What is being asked →
Lines before the one containing "возвращается после сдачи" are left out; output the rest of the data exactly, through the final line.

[Recorded data]

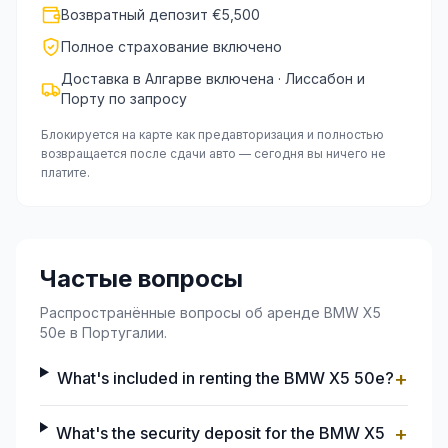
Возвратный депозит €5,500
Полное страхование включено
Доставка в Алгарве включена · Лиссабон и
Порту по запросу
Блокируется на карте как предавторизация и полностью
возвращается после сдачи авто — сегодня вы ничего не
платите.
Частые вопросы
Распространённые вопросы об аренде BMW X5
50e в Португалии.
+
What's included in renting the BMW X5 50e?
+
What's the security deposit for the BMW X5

Answer section →
возвращается после сдачи авто — сегодня вы ничего не
платите.
Частые вопросы
Распространённые вопросы об аренде BMW X5
50e в Португалии.
+
What's included in renting the BMW X5 50e?
+
What's the security deposit for the BMW X5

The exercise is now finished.